A new model system of the cytoskeleton (cellular skeleton) of living cells is akin to a mini-laboratory designed to explore how the cells’ functional structures assemble.
Physicist Volker Schaller and his colleagues from Technical University in Munich, Germany, presents one hypothesis concerning self-organization. It hinges on the finding that a homogeneous protein network, once subjected to stresses generated by molecular motors, compacts into highly condensed fibers.
The contractile machinery inside cells is arguably the most prominent example of cells’ ability to self-organize cellular proteins into highly ordered functional structures involved in cell division or cell migration, for example.

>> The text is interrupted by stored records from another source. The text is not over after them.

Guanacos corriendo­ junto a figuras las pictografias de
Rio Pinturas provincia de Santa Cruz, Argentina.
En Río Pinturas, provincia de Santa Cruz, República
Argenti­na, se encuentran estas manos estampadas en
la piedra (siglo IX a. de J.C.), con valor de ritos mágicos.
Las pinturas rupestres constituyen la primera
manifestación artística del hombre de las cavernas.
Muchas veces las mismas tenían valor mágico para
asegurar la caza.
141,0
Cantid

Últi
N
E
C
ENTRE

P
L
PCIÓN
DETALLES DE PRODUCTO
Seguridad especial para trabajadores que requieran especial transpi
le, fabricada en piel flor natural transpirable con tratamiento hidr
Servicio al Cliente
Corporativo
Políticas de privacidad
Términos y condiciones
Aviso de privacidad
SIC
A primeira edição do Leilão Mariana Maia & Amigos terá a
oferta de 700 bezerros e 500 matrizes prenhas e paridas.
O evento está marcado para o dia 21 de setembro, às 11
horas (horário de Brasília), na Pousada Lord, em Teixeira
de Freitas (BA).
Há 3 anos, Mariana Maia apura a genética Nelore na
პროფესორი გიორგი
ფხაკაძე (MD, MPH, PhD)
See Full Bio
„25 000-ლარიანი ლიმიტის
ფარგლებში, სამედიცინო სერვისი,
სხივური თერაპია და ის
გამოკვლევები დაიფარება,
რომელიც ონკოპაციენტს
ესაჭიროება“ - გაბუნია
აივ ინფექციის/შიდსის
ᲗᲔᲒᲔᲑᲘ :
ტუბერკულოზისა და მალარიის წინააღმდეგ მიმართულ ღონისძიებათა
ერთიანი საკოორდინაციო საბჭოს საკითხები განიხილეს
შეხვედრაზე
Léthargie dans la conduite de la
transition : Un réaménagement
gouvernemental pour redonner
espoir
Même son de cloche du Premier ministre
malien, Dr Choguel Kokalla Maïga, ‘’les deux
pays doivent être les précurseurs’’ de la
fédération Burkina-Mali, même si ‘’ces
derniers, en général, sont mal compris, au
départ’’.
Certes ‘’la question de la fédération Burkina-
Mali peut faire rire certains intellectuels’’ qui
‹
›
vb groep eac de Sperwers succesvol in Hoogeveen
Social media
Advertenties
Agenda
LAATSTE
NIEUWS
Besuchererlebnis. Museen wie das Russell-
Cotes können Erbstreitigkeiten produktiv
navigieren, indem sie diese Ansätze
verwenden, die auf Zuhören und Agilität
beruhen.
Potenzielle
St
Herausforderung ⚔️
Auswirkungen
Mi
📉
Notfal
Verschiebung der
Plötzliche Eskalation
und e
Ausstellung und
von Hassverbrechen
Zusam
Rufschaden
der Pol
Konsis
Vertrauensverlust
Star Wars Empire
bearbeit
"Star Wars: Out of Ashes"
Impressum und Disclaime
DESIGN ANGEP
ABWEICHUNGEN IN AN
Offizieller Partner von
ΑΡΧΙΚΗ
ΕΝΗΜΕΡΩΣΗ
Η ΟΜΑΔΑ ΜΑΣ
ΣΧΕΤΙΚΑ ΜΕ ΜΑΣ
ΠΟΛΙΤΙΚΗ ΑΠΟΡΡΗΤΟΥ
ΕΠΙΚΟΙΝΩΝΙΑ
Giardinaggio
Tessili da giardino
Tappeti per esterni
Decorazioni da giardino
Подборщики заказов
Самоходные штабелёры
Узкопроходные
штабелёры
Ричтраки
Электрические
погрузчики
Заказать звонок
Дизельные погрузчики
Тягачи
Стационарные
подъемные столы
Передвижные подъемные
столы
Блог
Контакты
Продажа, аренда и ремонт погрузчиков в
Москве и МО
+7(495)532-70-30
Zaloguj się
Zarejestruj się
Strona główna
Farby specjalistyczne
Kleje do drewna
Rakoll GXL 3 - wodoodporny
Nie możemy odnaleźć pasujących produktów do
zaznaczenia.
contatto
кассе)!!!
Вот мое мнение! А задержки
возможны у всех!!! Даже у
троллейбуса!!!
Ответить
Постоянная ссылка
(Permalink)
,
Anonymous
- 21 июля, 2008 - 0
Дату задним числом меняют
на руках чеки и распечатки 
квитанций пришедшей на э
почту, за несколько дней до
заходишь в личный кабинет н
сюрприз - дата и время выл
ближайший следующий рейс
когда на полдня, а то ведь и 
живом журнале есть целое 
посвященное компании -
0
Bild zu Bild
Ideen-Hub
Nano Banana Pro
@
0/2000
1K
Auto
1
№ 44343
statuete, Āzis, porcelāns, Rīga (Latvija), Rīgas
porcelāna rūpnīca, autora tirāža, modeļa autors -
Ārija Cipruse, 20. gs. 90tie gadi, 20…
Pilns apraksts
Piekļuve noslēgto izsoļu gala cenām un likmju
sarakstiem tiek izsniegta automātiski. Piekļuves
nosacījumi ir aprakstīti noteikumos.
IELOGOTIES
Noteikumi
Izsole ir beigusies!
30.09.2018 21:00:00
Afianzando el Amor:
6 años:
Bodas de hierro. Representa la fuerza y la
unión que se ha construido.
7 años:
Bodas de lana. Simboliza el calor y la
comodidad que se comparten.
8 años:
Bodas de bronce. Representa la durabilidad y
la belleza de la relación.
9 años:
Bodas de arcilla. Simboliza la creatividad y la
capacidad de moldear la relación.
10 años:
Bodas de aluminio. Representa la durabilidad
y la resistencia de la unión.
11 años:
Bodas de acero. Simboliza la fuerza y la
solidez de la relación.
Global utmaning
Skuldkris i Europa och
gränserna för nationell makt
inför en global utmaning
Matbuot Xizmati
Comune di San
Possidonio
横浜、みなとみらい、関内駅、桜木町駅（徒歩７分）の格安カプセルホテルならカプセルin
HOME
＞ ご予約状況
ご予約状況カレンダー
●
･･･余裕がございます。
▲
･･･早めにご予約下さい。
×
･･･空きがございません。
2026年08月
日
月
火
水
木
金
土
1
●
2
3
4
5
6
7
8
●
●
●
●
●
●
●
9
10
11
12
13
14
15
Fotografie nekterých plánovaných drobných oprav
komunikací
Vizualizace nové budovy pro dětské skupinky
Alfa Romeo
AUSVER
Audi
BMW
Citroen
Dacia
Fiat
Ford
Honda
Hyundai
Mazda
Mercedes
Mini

The researchers are attempting to elucidate how such highly self-organized structures emerge from a less ordered and homogeneous collection of constituent proteins called actin filaments — one of the main scaffold proteins in cells made of biopolymers — and associated molecular motors. The latter exerts forces by pressing along the filament, an energy consuming process.
Schaller and colleagues developed a minimal model system of the cellular skeleton, consisting of actin filaments held together by cross-linking proteins and molecular motors. They found that this minimal system is sufficient to reproduce similar self-organization processes observed in nature.
In particular, they showed that a homogeneous network of actin filaments held together by the cross-linking protein α-actinin can rapidly be reorganized by molecular motor proteins. It contracts to form a highly heterogeneous set of compact fibres consisting of millions of individual filaments, resembling scaffold structures inside the cellular skeleton.
The authors also realized that the efficiency of this reorganization process, and therefore the length scale of the fibers created, directly depend on motor activity. The fibers can range between 5μm and up to 100μm in length for low and high motor activity, respectively.